What makes writing "sound AI"?
Large language models are trained to predict the most statistically probable next token. This makes them extraordinarily consistent — but consistency is exactly what makes human writing distinctive. Real human prose is messy, varied, and idiosyncratic.
CleanOutput measures the dimensions where AI consistency is most detectable: word choice, sentence rhythm, structural balance, and grammatical patterns. The further your text deviates from these norms in a human direction, the higher your Clean Output Score.
All analysis runs locally in your browser using JavaScript. No text is transmitted anywhere.
− Vocabulary penalty (up to 25)
− Passive voice penalty (up to 15)
− Transition penalty (up to 10)
− Burstiness penalty (up to 20)
− Redundancy penalty (up to 10)
− Paragraph uniformity (up to 10)
+ First-person bonus (up to 5)
+ Readability variance bonus (up to 3)
= Clean Output Score (0–100)
The analysis pipeline
Text tokenization
Your input is split into sentences (by punctuation), words (by whitespace and boundary rules), and paragraphs (by double line breaks). Character-level indices are tracked throughout so every finding can be pinpointed to an exact position.
Lexical scan
Every word and phrase is checked against our tiered vocabulary database of 200+ AI-signature terms. Each match is recorded with its exact index, length, and a suggested replacement from our alternatives dictionary.
Grammatical pattern matching
Eight regular-expression patterns scan for passive voice constructions (e.g. "is written," "was established," "can be achieved"). Padded verb phrases and nominalisations are caught by a separate phrase-level dictionary.
Cadence analysis (burstiness)
Word counts per sentence are extracted and the standard deviation is computed. A low SD (e.g. < 3) indicates robotic uniformity — AI tends to write every sentence with 18–24 words. Human writing swings wildly. A high SD means natural rhythm.
Structural uniformity check
Paragraph-level word counts are measured and their standard deviation computed. AI outputs consistently balanced paragraphs of 60–100 words. Significant variance here pushes your score up.
Readability scoring
A Flesch-Kincaid reading-ease calculation is applied. AI calibrates to mid-range readability. Scores at the extremes — very easy or very complex — indicate genuine human authorship.
First-person and voice analysis
The ratio of first-person pronouns ("I") to depersonalising language ("one," "the reader") is measured.

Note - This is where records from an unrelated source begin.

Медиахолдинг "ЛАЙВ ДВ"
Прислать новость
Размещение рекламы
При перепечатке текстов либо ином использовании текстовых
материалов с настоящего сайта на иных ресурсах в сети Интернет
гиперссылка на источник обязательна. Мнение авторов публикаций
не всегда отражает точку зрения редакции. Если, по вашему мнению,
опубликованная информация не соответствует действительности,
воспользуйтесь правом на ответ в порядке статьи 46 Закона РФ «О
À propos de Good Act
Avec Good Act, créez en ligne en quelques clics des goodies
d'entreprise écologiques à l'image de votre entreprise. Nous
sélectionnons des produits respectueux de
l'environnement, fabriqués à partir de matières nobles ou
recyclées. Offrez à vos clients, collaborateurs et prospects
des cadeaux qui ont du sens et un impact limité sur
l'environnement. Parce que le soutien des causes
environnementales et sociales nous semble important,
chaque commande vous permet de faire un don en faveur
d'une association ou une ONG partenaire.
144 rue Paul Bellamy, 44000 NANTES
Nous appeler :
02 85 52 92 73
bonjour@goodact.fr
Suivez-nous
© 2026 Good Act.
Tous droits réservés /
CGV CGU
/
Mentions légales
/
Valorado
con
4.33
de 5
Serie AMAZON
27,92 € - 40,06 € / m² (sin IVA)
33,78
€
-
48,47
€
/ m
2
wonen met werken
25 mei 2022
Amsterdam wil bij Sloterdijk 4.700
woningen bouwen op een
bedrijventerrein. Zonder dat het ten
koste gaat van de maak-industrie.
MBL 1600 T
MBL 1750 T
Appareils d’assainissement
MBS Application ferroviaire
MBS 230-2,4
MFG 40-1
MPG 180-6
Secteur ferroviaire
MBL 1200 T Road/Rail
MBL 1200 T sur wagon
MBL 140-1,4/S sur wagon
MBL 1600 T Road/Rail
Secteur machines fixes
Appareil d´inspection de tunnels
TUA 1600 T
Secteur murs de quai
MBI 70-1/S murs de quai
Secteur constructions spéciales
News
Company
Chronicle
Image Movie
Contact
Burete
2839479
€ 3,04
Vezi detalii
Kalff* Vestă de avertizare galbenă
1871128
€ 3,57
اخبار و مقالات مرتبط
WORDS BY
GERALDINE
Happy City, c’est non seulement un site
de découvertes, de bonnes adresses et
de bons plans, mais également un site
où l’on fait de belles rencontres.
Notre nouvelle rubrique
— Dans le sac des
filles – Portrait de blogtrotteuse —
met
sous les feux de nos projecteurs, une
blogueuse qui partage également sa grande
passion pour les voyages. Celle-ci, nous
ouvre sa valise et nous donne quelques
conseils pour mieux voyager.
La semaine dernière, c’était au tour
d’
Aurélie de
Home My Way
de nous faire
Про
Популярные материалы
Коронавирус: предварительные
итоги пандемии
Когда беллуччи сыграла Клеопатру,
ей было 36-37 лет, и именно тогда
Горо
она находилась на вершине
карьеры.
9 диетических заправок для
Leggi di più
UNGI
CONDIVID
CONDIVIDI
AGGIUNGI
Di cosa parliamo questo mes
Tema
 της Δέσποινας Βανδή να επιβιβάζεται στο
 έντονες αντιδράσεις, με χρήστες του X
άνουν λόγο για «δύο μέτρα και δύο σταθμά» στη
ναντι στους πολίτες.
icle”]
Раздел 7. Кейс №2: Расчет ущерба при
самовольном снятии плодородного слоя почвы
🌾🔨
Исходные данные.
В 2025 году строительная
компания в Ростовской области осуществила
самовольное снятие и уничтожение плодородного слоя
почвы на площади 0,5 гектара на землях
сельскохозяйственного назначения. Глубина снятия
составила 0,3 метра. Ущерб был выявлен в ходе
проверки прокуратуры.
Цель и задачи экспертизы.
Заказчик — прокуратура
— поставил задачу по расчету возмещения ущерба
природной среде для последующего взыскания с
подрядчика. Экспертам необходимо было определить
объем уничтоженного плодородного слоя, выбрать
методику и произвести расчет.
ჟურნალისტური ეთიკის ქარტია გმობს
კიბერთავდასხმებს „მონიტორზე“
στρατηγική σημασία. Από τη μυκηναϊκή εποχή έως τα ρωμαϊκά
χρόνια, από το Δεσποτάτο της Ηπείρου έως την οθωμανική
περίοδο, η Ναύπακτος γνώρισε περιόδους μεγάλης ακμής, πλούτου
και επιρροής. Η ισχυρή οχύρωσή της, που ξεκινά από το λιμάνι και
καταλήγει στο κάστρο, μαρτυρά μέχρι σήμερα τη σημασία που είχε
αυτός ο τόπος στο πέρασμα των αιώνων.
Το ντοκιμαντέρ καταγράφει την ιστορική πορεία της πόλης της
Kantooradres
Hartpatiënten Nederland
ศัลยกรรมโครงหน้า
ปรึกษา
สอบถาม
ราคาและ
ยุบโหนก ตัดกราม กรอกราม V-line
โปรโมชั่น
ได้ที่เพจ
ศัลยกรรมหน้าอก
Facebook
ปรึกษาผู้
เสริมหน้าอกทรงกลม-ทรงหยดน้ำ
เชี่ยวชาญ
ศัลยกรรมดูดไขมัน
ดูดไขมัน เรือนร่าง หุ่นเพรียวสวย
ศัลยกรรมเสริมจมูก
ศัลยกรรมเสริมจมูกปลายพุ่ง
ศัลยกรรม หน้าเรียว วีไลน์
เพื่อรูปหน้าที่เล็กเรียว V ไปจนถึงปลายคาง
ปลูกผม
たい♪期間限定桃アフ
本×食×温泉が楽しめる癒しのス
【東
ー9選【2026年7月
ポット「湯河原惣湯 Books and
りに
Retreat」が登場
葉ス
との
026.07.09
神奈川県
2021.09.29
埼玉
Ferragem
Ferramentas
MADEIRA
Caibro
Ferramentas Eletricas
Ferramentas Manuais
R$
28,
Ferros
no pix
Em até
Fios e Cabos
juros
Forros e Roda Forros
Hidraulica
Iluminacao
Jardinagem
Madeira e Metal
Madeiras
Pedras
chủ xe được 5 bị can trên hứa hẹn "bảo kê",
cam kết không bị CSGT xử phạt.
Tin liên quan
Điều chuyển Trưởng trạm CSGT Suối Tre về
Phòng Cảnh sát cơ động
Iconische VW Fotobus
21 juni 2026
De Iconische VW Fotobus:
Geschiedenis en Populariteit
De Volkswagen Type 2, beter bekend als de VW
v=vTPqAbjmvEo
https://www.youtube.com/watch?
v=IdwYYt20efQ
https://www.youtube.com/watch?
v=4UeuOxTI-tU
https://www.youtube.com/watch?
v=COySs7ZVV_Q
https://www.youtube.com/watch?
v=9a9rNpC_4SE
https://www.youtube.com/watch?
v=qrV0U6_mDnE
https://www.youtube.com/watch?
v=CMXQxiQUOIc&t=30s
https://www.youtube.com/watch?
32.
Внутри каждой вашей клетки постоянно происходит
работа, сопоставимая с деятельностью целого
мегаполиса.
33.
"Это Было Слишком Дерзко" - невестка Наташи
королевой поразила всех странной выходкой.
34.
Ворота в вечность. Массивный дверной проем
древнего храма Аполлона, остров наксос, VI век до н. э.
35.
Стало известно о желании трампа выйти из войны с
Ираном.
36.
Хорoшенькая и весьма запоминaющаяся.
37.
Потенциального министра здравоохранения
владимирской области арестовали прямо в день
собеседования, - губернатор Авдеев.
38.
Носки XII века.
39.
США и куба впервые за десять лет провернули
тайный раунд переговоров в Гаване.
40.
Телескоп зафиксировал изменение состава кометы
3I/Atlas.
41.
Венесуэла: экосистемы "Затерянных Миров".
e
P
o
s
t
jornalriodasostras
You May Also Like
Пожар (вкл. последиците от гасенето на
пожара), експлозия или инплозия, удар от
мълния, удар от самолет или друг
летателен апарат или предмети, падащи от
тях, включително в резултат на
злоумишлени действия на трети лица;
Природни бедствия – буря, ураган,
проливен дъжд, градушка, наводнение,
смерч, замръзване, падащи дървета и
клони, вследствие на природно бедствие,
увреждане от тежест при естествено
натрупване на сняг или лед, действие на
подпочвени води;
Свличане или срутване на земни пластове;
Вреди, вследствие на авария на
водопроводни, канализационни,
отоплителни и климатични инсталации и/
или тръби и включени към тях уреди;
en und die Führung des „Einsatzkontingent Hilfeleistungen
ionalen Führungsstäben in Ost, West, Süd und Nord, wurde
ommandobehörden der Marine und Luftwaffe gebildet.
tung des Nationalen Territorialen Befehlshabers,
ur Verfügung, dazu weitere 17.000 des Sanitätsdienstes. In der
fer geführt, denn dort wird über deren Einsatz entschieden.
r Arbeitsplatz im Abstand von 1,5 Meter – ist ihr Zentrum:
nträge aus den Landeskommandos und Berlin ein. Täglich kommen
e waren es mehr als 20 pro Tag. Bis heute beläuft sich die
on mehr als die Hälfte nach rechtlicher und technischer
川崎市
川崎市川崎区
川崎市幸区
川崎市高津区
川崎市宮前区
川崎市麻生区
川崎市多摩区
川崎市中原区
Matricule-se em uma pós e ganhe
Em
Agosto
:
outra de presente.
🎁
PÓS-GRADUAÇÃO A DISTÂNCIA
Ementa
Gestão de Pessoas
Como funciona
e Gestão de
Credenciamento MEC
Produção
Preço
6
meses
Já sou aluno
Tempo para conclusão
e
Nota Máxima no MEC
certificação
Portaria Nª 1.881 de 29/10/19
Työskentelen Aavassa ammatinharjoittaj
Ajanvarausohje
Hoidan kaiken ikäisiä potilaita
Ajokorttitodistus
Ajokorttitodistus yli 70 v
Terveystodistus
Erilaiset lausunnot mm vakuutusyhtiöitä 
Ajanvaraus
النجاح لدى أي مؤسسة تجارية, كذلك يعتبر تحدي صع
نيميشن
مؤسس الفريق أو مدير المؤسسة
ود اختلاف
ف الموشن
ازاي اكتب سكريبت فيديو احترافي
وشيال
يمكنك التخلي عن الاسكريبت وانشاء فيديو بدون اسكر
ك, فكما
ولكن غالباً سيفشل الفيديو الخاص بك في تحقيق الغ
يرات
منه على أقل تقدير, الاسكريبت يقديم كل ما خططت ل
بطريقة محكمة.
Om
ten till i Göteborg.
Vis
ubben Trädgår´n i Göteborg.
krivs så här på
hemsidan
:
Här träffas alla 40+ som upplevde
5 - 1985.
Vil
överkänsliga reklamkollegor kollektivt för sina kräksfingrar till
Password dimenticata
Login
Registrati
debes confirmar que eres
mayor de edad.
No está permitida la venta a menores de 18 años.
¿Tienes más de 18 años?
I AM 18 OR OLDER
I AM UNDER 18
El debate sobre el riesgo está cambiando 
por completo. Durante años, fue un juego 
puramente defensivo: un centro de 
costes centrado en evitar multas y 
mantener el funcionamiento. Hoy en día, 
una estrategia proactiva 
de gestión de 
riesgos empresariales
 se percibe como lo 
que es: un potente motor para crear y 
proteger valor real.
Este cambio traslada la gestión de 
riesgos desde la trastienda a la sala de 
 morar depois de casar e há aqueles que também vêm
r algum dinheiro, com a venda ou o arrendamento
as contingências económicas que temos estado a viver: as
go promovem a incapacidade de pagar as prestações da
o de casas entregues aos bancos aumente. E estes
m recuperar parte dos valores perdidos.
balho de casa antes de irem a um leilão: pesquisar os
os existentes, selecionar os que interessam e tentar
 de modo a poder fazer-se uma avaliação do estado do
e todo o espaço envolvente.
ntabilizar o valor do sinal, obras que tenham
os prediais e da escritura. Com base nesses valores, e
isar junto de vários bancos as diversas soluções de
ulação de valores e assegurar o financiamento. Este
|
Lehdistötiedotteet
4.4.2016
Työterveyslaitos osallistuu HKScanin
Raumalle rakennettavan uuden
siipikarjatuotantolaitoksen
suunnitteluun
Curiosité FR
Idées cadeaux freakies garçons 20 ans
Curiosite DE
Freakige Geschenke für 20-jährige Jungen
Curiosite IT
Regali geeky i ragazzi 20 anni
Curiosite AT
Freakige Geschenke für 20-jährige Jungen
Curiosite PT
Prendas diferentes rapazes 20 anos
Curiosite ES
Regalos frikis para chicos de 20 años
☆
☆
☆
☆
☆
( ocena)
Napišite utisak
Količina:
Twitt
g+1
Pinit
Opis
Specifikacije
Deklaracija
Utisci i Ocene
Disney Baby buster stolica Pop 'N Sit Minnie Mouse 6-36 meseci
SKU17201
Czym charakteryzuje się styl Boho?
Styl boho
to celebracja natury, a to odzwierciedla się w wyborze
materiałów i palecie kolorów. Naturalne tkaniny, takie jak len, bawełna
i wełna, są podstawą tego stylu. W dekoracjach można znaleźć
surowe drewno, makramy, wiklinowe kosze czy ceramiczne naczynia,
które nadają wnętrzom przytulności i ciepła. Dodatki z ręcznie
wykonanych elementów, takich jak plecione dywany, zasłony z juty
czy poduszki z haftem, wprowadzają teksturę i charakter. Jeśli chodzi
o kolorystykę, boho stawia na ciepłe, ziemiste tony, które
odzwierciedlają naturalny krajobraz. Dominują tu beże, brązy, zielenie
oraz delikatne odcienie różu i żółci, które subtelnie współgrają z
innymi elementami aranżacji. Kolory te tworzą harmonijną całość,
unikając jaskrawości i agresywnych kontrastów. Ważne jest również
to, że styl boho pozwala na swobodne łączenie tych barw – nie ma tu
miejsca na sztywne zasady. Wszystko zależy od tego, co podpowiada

AI typically avoids committing to a personal voice, or overcorrects into formal impersonality.
Score computation & deduplication
Weighted penalties are subtracted from a baseline of 100. Overlapping findings are merged and deduplicated so no position is double-counted. The result is a single integer: your Clean Output Score.
Visual rendering
Findings are rendered as color-coded inline highlights over your text. Each highlight is interactive — click any flagged phrase to see why it was caught and choose from 2–4 humanized alternatives. Filters let you isolate any category of issue.